Mr Y and Health Service Executive
Ó Oifig an Choimisinéara Faisnéise
Cásuimhir: OIC-109708-H8B9D1
Foilsithe
Teanga: Níl leagan Gaeilge den mhír seo ar fáil.
Ó Oifig an Choimisinéara Faisnéise
Cásuimhir: OIC-109708-H8B9D1
Foilsithe
Teanga: Níl leagan Gaeilge den mhír seo ar fáil.
Whether the HSE was justified in refusing the applicant’s request for access to his medical records under section 15(1)(i) of the FOI Act on the ground that the records sought were previously released to him
13 September 2021
This review has its background in a previous FOI request (FOI/2019/09/04) the applicant made to the HSE in 2019, on foot of which he was provided with his medical file records, some of which were redacted under section 37 of the Act (third party personal information). The applicant sought an internal review of the HSE’s decision on 19 May 2020, but the HSE refused to accept the application as was outside the six-month time-frame set out in the Act.
On 12 April 20212, the applicant submitted a fresh two-part request. At part (a), he sought a copy of his medical records from St Loman’s and St. James’ Hospitals between 7 March 1993 and 22 March 1993. At part (b), he sought copies of “all medical records … from The Central Mental Hospital Dundrum, to St Loman’s Hospital” between 10 August 1994 to 15 September 1994, that included his name and address. In its decision of 12 May 2021, the HSE refused part (a) under section 15(1)(i) of the Act on the ground that the records had already been released to him on foot of request FOI/2019/09/04 and it part-granted part (b) of the request, providing him with two records that included redactions under section 37.

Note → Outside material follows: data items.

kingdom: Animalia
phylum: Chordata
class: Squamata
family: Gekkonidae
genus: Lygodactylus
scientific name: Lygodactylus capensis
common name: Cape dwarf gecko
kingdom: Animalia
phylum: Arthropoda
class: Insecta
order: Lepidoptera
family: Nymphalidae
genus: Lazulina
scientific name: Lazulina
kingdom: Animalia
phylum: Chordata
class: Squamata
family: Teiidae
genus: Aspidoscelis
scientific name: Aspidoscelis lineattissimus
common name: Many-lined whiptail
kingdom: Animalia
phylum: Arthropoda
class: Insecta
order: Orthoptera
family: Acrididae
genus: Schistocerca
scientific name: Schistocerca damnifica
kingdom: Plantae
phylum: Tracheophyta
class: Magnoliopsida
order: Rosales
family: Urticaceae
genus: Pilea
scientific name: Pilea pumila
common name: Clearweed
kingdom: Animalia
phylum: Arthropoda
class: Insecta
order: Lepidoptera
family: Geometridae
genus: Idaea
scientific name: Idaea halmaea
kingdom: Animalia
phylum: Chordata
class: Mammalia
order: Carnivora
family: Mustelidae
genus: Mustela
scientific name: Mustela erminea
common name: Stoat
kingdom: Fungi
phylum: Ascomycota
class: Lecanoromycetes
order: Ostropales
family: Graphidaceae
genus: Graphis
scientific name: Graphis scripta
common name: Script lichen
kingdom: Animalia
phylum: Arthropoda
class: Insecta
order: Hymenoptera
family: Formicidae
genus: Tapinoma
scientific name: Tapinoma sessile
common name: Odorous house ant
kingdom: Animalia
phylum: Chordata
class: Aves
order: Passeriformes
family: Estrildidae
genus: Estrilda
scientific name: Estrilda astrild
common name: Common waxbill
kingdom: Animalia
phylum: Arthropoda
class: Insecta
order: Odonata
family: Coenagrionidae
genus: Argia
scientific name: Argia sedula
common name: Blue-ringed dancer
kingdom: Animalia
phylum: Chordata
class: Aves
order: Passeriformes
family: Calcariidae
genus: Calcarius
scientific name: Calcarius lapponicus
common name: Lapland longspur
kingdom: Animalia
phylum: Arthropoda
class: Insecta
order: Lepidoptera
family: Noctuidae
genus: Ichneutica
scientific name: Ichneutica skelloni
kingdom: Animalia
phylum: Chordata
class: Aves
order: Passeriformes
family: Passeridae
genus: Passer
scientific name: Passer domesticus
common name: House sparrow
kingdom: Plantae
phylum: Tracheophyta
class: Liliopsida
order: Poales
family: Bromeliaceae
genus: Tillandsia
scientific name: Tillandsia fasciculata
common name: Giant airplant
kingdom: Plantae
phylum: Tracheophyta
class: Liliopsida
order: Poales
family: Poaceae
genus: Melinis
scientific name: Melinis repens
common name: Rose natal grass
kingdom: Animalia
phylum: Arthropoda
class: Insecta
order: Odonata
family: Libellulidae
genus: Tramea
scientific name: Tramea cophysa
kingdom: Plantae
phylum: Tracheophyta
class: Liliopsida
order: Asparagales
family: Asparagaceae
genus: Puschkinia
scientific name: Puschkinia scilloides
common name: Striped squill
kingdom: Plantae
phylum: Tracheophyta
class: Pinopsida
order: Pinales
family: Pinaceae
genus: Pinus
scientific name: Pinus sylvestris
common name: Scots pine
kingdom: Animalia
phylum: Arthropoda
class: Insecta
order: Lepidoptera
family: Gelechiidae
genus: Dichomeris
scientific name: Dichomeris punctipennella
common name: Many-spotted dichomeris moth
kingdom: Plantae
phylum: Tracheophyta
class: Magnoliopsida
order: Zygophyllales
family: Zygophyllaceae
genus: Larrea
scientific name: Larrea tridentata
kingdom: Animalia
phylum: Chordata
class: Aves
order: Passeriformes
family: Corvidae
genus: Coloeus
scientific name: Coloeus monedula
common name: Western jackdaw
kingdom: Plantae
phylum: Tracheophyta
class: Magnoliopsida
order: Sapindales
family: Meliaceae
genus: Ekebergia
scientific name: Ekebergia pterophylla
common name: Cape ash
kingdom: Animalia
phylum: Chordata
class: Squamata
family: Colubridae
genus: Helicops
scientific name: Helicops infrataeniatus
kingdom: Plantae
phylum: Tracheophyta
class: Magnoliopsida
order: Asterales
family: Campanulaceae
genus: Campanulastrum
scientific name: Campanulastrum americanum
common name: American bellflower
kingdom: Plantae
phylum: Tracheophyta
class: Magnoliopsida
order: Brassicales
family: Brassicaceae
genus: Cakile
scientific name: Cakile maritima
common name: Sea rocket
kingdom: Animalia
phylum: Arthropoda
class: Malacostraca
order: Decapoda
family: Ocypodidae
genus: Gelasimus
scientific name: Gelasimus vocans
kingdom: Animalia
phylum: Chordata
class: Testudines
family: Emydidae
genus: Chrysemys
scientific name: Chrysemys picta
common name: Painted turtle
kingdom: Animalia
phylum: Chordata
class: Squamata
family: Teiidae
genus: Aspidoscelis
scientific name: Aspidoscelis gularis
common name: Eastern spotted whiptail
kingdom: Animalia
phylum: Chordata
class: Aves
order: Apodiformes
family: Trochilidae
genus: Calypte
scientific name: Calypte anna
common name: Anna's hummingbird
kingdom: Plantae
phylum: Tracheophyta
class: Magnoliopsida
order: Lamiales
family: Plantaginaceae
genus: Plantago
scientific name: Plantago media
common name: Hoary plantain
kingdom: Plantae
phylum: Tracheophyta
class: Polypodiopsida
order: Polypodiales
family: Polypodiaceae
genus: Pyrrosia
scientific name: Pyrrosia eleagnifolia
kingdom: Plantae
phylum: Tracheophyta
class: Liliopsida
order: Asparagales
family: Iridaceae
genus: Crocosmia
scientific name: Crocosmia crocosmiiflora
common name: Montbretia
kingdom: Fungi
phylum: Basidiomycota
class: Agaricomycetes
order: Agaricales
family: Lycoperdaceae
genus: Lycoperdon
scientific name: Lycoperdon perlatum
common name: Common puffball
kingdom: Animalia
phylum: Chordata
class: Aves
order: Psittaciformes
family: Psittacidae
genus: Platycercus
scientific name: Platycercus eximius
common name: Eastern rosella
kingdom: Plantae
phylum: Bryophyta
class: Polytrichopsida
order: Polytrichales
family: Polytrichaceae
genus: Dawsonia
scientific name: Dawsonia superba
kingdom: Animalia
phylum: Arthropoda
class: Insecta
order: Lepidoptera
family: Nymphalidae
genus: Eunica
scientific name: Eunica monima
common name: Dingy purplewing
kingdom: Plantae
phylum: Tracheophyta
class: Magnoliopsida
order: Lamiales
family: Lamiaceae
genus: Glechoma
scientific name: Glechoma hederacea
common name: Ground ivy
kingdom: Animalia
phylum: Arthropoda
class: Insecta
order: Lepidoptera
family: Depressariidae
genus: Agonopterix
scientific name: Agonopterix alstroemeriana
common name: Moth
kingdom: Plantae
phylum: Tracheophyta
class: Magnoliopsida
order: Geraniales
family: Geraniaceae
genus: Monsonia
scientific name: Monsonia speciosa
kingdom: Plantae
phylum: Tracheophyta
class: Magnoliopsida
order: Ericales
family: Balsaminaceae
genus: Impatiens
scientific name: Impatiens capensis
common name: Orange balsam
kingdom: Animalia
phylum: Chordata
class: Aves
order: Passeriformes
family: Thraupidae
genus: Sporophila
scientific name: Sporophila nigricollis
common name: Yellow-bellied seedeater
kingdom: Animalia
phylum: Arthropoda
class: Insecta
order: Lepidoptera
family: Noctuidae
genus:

On 17 May 2021, the applicant sought an internal review of that decision, following which the HSE affirmed its decision on respect of part (a) but annulled its decision in respect of part (b) and provided him with full access to the two records that had previously been released in part. On 28 June 2021, the applicant sought a review by this Office the HSE’s decision.
I have now completed my review in this case. In conducting the review, I have had regard to the correspondence between the HSE and the applicant as set out above, and to the correspondence between this Office and both the HSE and the applicant on the matter.
In his correspondence with this Office, the applicant gave no indication of what aspects of the HSE’s decision he was not satisfied with. As the HSE’s position is that it has granted part (b) of the request in full and the applicant has identified no issue with same, I do not propose to consider that part further.
Accordingly, this review is solely concerned with whether the HSE was justified in refusing part (a) of the applicant’s request under section 15(1)(i) of the FOI Act on the ground that the records sought had previously been released to him on foot of his earlier request.
Section 15(1)(i) of the FOI Act allows an FOI body to refuse to grant a request where the request relates to records already released, either to the same or a previous requester, where the records are available to the requester concerned. In its submission to this Office, the HSE said that part (a) of the request was for the same records that were released to the applicant on foot of request FOI/2019/09/04. However, it also confirmed that certain information was withheld from a number of the records that were released in 2019, under section 37 of the Act, on the ground that the redacted information comprised personal information relating to third parties or joint personal information relating to the applicant and other parties.
The purpose of section 15(1)(i) is to negate the need for public bodies to provide additional copies of records that have already been released and are available to the requester. It seems to me that the HSE cannot rely on section 15(1)(i) to refuse access to those records that were not released to him in full in the earlier request, as the withheld parts of those records cannot be said to be available to him. Accordingly, I find that the HSE was not justified in refusing part (a) of the applicant’s request in its entirety under section 15(1)(i), in circumstances where some of the records previously released were not released in full.
However, I do not consider it appropriate to simply direct the release of the records, given its initial reasons for withholding certain parts of the records. Instead, I find that the most appropriate course of action is to annul the HSE’s decision relating to part (a) of the request and to direct it to conduct a new decision-making process on that part. The normal rights of internal review and appeal to this Office will apply to the new decision.
Having carried out a review under section 22(2) of the FOI Act, I hereby annul the decision of the HSE in respect of part (a) of the applicants request for his medical records and direct the HSE to undertake a new decision making process in respect of that part.
Section 24 of the FOI Act sets out detailed provisions for an appeal to the High Court by a party to a review, or any other person affected by the decision. In summary, such an appeal, normally on a point of law, must be initiated not later than four weeks after notice of the decision was given to the person bringing the appeal.